_ASSIGNED TASK_
Which lines in the material below contain the word "about"? Report each of those lines in full.
===== DATA UNDER STUDY
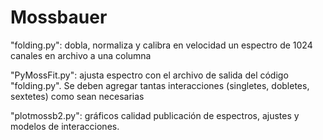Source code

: # Mossbauer

"folding.py": dobla, normaliza y calibra en velocidad un espectro de 1024 canales en archivo a una columna

"PyMossFit.py": ajusta espectro con el archivo de salida del código "folding.py". Se deben agregar tantas interacciones (singletes, dobletes, sextetes) como sean necesarias

"plotmossb2.py": gráficos calidad publicación de espectros, ajustes y modelos de interacciones. 
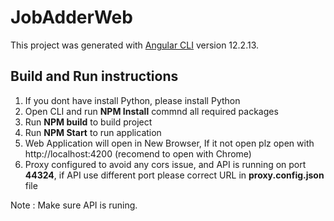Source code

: # JobAdderWeb

This project was generated with [Angular CLI](https://github.com/angular/angular-cli) version 12.2.13.

## Build and Run instructions
1. If you dont have install Python, please install Python
2. Open CLI and run **NPM Install** commnd all required packages
3. Run **NPM build** to build project
4. Run **NPM Start** to run application
5. Web Application will open in New Browser, If it not open plz open with http://localhost:4200 (recomend to open with Chrome)
6. Proxy configured to avoid any cors issue, and API is running on port **44324**, if API use different port please correct URL in **proxy.config.json** file

Note : Make sure API is runing.
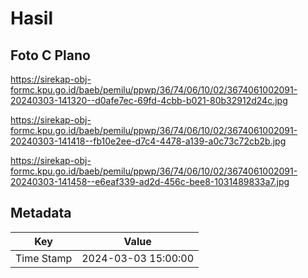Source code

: # Hasil

## Foto C Plano

https://sirekap-obj-formc.kpu.go.id/baeb/pemilu/ppwp/36/74/06/10/02/3674061002091-20240303-141320--d0afe7ec-69fd-4cbb-b021-80b32912d24c.jpg

https://sirekap-obj-formc.kpu.go.id/baeb/pemilu/ppwp/36/74/06/10/02/3674061002091-20240303-141418--fb10e2ee-d7c4-4478-a139-a0c73c72cb2b.jpg

https://sirekap-obj-formc.kpu.go.id/baeb/pemilu/ppwp/36/74/06/10/02/3674061002091-20240303-141458--e6eaf339-ad2d-456c-bee8-1031489833a7.jpg


## Metadata

| Key        | Value               |
| ---------- | ------------------- |
| Time Stamp | 2024-03-03 15:00:00 |



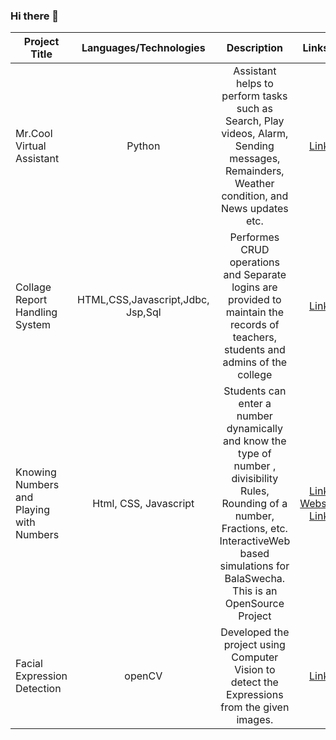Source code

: ### Hi there 👋

<!--
**PurvajaDurga/PurvajaDurga** is a ✨ _special_ ✨ repository because its `README.md` (this file) appears on your GitHub profile.

Here are some ideas to get you started:

- 🔭 I’m currently working on ...
- 🌱 I’m currently learning ...
- 👯 I’m looking to collaborate on ...
- 🤔 I’m looking for help with ...
- 💬 Ask me about ...
- 📫 How to reach me: ...
- 😄 Pronouns: ...
- ⚡ Fun fact: ...
-->

| Project Title       |   Languages/Technologies    |Description          |Links🔗|
| -----------|:-------------------:|  :---------------------------:|:---------------:| 
| Mr.Cool Virtual Assistant     |  Python     |Assistant helps to perform tasks such as Search, Play videos, Alarm, Sending messages, Remainders, Weather condition, and News updates etc. | [Link](https://github.com/PurvajaDurga/AI-Virtual-Assistant-using-Python)|          |
|     Collage Report Handling System    |      HTML,CSS,Javascript,Jdbc, Jsp,Sql                   | Performes CRUD operations and Separate logins are provided to maintain the records of teachers, students and admins of the college |[Link](https://github.com/PurvajaDurga/CollegeReportHandlingSystem)| 
|   Knowing Numbers and Playing with Numbers   |     Html, CSS, Javascript | Students can enter a number dynamically and know the type of number , divisibility Rules, Rounding of a number, Fractions, etc. InteractiveWeb based simulations for BalaSwecha. This is an OpenSource Project  |  [Link](https://github.com/PurvajaDurga/PurvajaDurga.github.io-FreeMindCoders)<br>[Website Link](https://purvajadurga.github.io/PurvajaDurga.github.io-FreeMindCoders/)|
|    Facial Expression Detection         |     openCV                                  | Developed the project using Computer Vision to detect the Expressions from the given images.  |  [Link](https://github.com/PurvajaDurga?tab=repositories)|









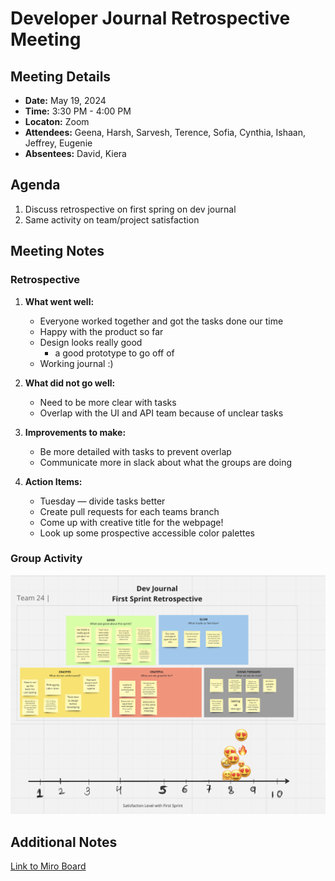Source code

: # Developer Journal Retrospective Meeting

## Meeting Details

- **Date:** May 19, 2024
- **Time:** 3:30 PM - 4:00 PM
- **Locaton:** Zoom
- **Attendees:** Geena, Harsh,  Sarvesh, Terence, Sofia, Cynthia, Ishaan, Jeffrey, Eugenie 
- **Absentees:**  David,  Kiera

## Agenda

1. Discuss retrospective on first spring on dev journal
2. Same activity on team/project satisfaction

## Meeting Notes

### Retrospective

1. **What went well:**

   - Everyone worked together and got the tasks done our time
   - Happy with the product so far
   - Design looks really good
     - a good prototype to go off of
   - Working journal :) 

2. **What did not go well:**

    - Need to be more clear with tasks
    - Overlap with the UI and API team because of unclear tasks

3. **Improvements to make:**

    - Be more detailed with tasks to prevent overlap
    - Communicate more in slack about what the groups are doing
  
4. **Action Items:**

    - Tuesday — divide tasks better
    - Create pull requests for each teams branch
    - Come up with creative title for the webpage!
    - Look up some prospective accessible color palettes


### Group Activity



![Group Satisfaction Activity](/images/051924-retrospective-activity.png)

## Additional Notes

[Link to Miro Board](https://miro.com/app/board/uXjVKOPT_AU=/)

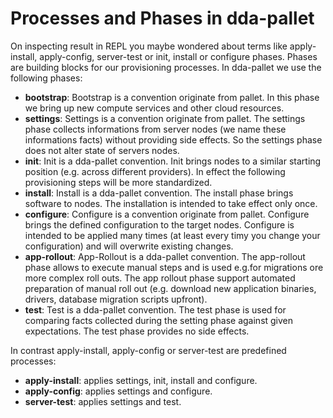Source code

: # Processes and Phases in dda-pallet
On inspecting result in REPL you maybe wondered about terms like apply-install, apply-config, server-test or init, install or configure phases.
Phases are building blocks for our provisioning processes. In dda-pallet we use the following phases:
* **bootstrap**: Bootstrap is a convention originate from pallet. In this phase we bring up new compute services and other cloud resources.
* **settings**: Settings is a convention originate from pallet. The settings phase collects informations from server nodes (we name these informations facts) without providing side effects. So the settings phase does not alter state of servers nodes.
* **init**: Init is a dda-pallet convention. Init brings nodes to a similar starting position (e.g. across different providers). In effect the following provisioning steps will be more standardized.  
* **install**: Install is a dda-pallet convention. The install phase brings software to nodes. The installation is intended to take effect only once.
* **configure**: Configure is a convention originate from pallet. Configure brings the defined configuration to the target nodes. Configure is intended to be applied many times (at least every timy you change your configuration) and will overwrite existing changes.
* **app-rollout**: App-Rollout is a dda-pallet convention. The app-rollout phase allows to execute manual steps and is used e.g.for migrations ore more complex roll outs. The app rollout phase support automated preparation of manual roll out (e.g. download new application binaries, drivers, database migration scripts upfront).
* **test**: Test is a dda-pallet convention. The test phase is used for comparing facts collected during the setting phase against given expectations. The test phase provides no side effects.

In contrast apply-install, apply-config or server-test are predefined processes:
* **apply-install**: applies settings, init, install and configure.
* **apply-config**: applies settings and configure.
* **server-test**: applies settings and test.
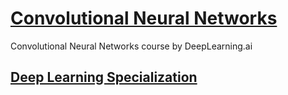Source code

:# [Convolutional Neural Networks](https://www.coursera.org/learn/convolutional-neural-networks?specialization=deep-learning)
Convolutional Neural Networks course by DeepLearning.ai
## [Deep Learning Specialization](https://www.deeplearning.ai/deep-learning-specialization/)
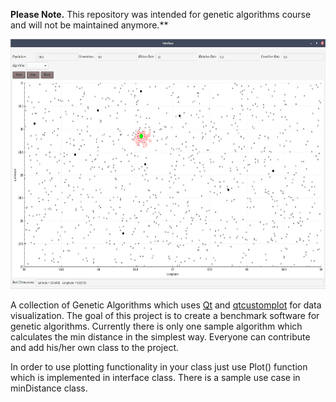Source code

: **Please Note.** This repository was intended for genetic algorithms course and will not be maintained anymore.**

<p align="center">
  <img src="genetic.png"  height="400" width="600"/>
</p>

A collection of Genetic Algorithms which uses [Qt](https://www.qt.io) and [qtcustomplot](http://qcustomplot.com/) for data visualization.
The goal of this project is to create a benchmark software for genetic algorithms. Currently there is only one sample algorithm which calculates the min distance in the simplest way. Everyone can contribute and add his/her own class to the project.


In order to use plotting functionality in your class just use Plot() function which is implemented in interface class. There is a sample use case in minDistance class.

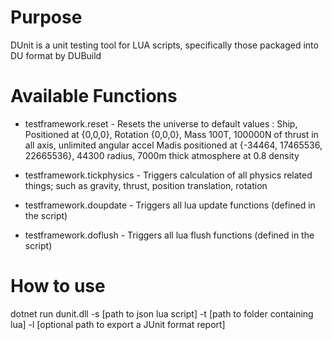# Purpose
DUnit is a unit testing tool for LUA scripts, specifically those packaged into DU format by DUBuild

# Available Functions
- testframework.reset - Resets the universe to default values :
	Ship, Positioned at {0,0,0}, Rotation {0,0,0}, Mass 100T, 100000N of thrust in all axis, unlimited angular accel
	Madis positioned at {-34464, 17465536, 22665536}, 44300 radius, 7000m thick atmosphere at 0.8 density

- testframework.tickphysics - Triggers calculation of all physics related things; such as gravity, thrust, position translation, rotation

- testframework.doupdate - Triggers all lua update functions (defined in the script)
- testframework.doflush - Triggers all lua flush functions (defined in the script)

# How to use
dotnet run dunit.dll -s [path to json lua script] -t [path to folder containing lua] -l [optional path to export a JUnit format report]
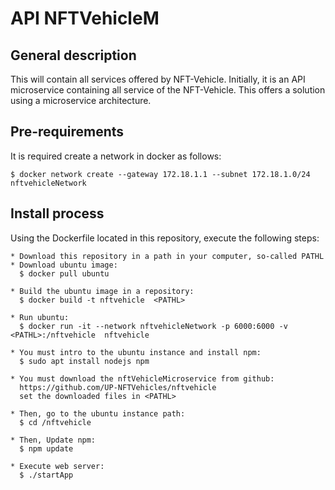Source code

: # API NFTVehicleM
## General description
  This will contain all services offered by NFT-Vehicle. Initially, it is an API microservice containing all service of the NFT-Vehicle. This offers a solution using a microservice architecture.

## Pre-requirements
  It is required create a network in docker as follows:

    $ docker network create --gateway 172.18.1.1 --subnet 172.18.1.0/24 nftvehicleNetwork
 
## Install process
  Using the Dockerfile located in this repository, execute the following steps:

    * Download this repository in a path in your computer, so-called PATHL
    * Download ubuntu image:
      $ docker pull ubuntu
    
    * Build the ubuntu image in a repository:
      $ docker build -t nftvehicle  <PATHL>

    * Run ubuntu: 
      $ docker run -it --network nftvehicleNetwork -p 6000:6000 -v <PATHL>:/nftvehicle  nftvehicle

    * You must intro to the ubuntu instance and install npm:
      $ sudo apt install nodejs npm
    
    * You must download the nftVehicleMicroservice from github:
      https://github.com/UP-NFTVehicles/nftvehicle
      set the downloaded files in <PATHL>

    * Then, go to the ubuntu instance path:
      $ cd /nftvehicle

    * Then, Update npm:
      $ npm update
    
    * Execute web server:
      $ ./startApp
==========
_SOLUTION TO THIS TASK_
- 💬 Ask me about ...
    - Communicate more in slack about what the groups are doing
On inspecting result in REPL you maybe wondered about terms like apply-install, apply-config, server-test or init, install or configure phases.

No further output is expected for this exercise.